Workflows

The framework offers a lightweight workflow engine for executing graphs of tasks using the available calculation backends. While lightweight, it offers a large amount of extensibility and flexibility, and is currently used by both the simulation and reweighting layers to perform their required calculations.

A workflow is a wrapper around a collection of tasks that should be executed in succession, and whose outputs should be made available as the input to others.

../_images/workflow.svg

A an example workflow which combines a protocol which will build a set of coordinates for a particular system, assign parameters to that system, and then perform an energy minimisation.

The workflow engine offers a number of advanced features such as the automatic reduction of redundant tasks, and looping over parts of a workflow

Building Workflows

At its core a workflow must define the tasks which need to be executed, and where the inputs to those tasks should be sourced from. Each task to be executed is represented by a protocol object, with each protocol requiring a specific set of user specified inputs:

# Define a protocol which will build some coordinates for a system.
build_coordinates = BuildCoordinatesPackmol("build_coordinates")
build_coordinates.max_molecules = 1000
build_coordinates.mass_density = 1.0 * unit.gram / unit.millilitre
build_coordinates.substance = Substance.from_components("O", "CO")

# Define a protocol which will assign force field parameters to the system.
assign_parameters = BuildSmirnoffSystem(f"assign_parameters")
assign_parameters.water_model = BuildSmirnoffSystem.WaterModel.TIP3P
assign_parameters.force_field_path = "openff-1.0.0.offxml"

# Set the `coordinate_file_path` input of the `assign_parameters` protocol
# to the `coordinate_file_path` output of the `build_coordinates` protocol.
assign_parameters.coordinate_file_path = ProtocolPath(
    "coordinate_file_path", build_coordinates.id
)

The ProtocolPath object is used to reference the output of another protocol in the workflow, and will be replaced by the value of that output once that protocol has been executed by the workflow engine. It is constructed from two parts:

  • the name of the output attribute to reference.

  • the unique id of the protocol to take the output from.

To turn these tasks into a valid workflow which can be automatically executed, they must first be converted to a workflow schema:

# Create the schema object.
schema = WorkflowSchema()
# Add the individual protocol's schema representations to the workflow schema.
schema.protocol_schemas = [build_coordinates.schema, assign_parameters.schema]

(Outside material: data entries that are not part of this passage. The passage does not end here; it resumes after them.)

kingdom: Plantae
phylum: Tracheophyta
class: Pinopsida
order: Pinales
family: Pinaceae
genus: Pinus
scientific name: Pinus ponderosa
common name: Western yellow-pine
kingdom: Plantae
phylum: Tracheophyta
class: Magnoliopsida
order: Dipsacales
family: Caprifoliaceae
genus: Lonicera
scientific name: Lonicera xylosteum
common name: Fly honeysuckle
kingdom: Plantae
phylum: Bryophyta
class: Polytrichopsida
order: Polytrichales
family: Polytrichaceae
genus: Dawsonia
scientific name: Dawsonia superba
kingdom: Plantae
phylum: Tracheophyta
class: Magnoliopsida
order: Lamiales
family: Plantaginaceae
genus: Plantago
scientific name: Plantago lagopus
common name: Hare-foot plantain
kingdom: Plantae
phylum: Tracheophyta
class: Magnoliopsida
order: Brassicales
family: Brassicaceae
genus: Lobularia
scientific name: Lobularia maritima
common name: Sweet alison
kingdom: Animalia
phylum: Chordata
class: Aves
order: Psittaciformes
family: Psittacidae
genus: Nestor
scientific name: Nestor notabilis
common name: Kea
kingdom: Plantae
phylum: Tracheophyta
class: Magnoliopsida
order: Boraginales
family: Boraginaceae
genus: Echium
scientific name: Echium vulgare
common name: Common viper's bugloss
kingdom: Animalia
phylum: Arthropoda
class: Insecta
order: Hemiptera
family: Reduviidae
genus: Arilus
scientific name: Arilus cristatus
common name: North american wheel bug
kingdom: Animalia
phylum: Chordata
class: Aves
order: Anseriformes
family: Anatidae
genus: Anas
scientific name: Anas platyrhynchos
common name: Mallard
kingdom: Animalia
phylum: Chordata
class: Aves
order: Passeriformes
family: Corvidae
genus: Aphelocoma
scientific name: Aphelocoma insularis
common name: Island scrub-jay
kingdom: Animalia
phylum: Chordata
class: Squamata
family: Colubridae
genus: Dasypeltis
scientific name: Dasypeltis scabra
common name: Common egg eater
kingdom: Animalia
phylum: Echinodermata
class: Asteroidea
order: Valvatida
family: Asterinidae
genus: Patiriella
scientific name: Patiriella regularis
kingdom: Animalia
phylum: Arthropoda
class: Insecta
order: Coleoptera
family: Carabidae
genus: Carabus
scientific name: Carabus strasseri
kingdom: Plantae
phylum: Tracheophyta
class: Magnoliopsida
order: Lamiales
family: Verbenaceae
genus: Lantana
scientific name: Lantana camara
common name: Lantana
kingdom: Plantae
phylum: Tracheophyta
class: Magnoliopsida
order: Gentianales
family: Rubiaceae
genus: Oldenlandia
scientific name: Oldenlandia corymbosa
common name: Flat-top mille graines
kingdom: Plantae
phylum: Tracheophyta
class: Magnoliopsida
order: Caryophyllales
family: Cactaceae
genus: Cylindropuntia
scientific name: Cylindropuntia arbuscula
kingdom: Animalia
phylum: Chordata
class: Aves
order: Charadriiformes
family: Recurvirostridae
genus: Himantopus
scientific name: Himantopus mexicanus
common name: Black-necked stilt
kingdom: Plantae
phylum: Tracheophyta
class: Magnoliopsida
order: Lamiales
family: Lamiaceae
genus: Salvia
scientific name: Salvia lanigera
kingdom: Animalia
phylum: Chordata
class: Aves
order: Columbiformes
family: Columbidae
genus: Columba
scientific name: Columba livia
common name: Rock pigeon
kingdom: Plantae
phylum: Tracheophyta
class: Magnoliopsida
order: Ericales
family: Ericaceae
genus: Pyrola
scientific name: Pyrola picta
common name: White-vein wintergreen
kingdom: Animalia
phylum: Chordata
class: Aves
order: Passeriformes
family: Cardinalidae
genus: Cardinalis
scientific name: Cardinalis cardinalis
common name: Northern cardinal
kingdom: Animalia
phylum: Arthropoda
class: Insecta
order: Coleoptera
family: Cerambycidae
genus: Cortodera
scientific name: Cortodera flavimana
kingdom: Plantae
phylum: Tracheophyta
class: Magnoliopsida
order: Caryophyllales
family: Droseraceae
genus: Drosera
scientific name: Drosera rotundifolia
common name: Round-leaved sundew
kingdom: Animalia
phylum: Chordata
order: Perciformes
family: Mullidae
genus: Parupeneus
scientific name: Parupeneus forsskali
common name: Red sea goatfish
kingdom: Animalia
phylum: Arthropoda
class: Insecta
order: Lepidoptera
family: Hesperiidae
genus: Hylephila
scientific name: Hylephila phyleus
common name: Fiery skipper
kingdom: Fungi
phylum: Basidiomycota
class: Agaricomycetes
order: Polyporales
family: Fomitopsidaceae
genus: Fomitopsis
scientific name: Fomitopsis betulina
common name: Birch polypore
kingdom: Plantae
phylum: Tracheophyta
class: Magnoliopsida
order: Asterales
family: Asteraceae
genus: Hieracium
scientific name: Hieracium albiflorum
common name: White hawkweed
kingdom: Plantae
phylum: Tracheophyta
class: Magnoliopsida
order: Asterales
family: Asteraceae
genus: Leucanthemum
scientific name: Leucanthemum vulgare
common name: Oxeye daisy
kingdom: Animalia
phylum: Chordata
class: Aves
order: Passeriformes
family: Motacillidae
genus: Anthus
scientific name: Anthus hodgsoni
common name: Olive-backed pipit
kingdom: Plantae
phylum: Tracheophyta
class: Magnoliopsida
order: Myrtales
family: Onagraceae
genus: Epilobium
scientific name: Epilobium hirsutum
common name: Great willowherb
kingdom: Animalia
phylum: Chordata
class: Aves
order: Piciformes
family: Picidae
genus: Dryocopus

# Create the executable workflow object from its schema.
workflow = Workflow.from_schema(schema, metadata=None)

A Workflow may either be synchronously executed in place yielding a WorkflowResult object directly:

workflow_result = workflow.execute()

or asynchronously using a calculation backend yielding a Future like object which will eventually return a WorkflowResult:

with DaskLocalCluster() as calculation_backend:
    result_future = workflow.execute(calculation_backend=calculation_backend)

In addition, a workflow may be add to, and executed as part as a larger workflow graphs.

Workflow Schemas

A WorkflowSchema is a blueprint from which all Workflow objects are constructed. It will predominantly define the tasks which compose the workflow, but may optionally define:

  • final_value_source: A reference to the protocol output which corresponds to the value of the main observable calculated by the workflow.

  • gradients_sources: A list of references to the protocol outputs which correspond to the gradients of the main observable with respect to a set of force field parameters.

  • outputs_to_store: A list of data classes whose values will be populated from protocol outputs.

  • protocol_replicators: A set of replicators which are used to flag parts of a workflow which should be replicated.

Each of these attributes will control whether the value, gradients and data_to_store attributes of the WorkflowResult results object will be populated respectively when executing a workflow.

Metadata

Because a schema is purely a blueprint for a general workflow, it need not define the exact values of all of the inputs of its constituent tasks. Consider the above example workflow for constructing a set of coordinates and assigning force field parameters to them. Ideally this one schema could be reused for multiple substances. This is made possible through a workflows metadata.

Each protocol within a workflow may access a dictionary of values unique to that workflow (termed here metadata) which is defined when the Workflow object is created from its schema.

This metadata may be accessed by protocols via a fictitious "global" protocol whose outputs map to the metadata dictionary:

build_coordinates = BuildCoordinatesPackmol("build_coordinates")
build_coordinates.substance = ProtocolPath("substance", "global")

# ...

substances = [
    Substance.from_components("CO"),
    Substance.from_components("CCO"),
    Substance.from_components("CCCO"),
]

for substance in substances:

    # Define the metadata to make available to the workflow protocols.
    metadata = {"substance": substance}
    # Create the executable workflow object from its schema.
    workflow = Workflow.from_schema(schema, metadata=metadata)

    # Execute the workflow ...

the created workflow will contain the build_coordinates protocol but with its substance input set to the value from the metadata dictionary.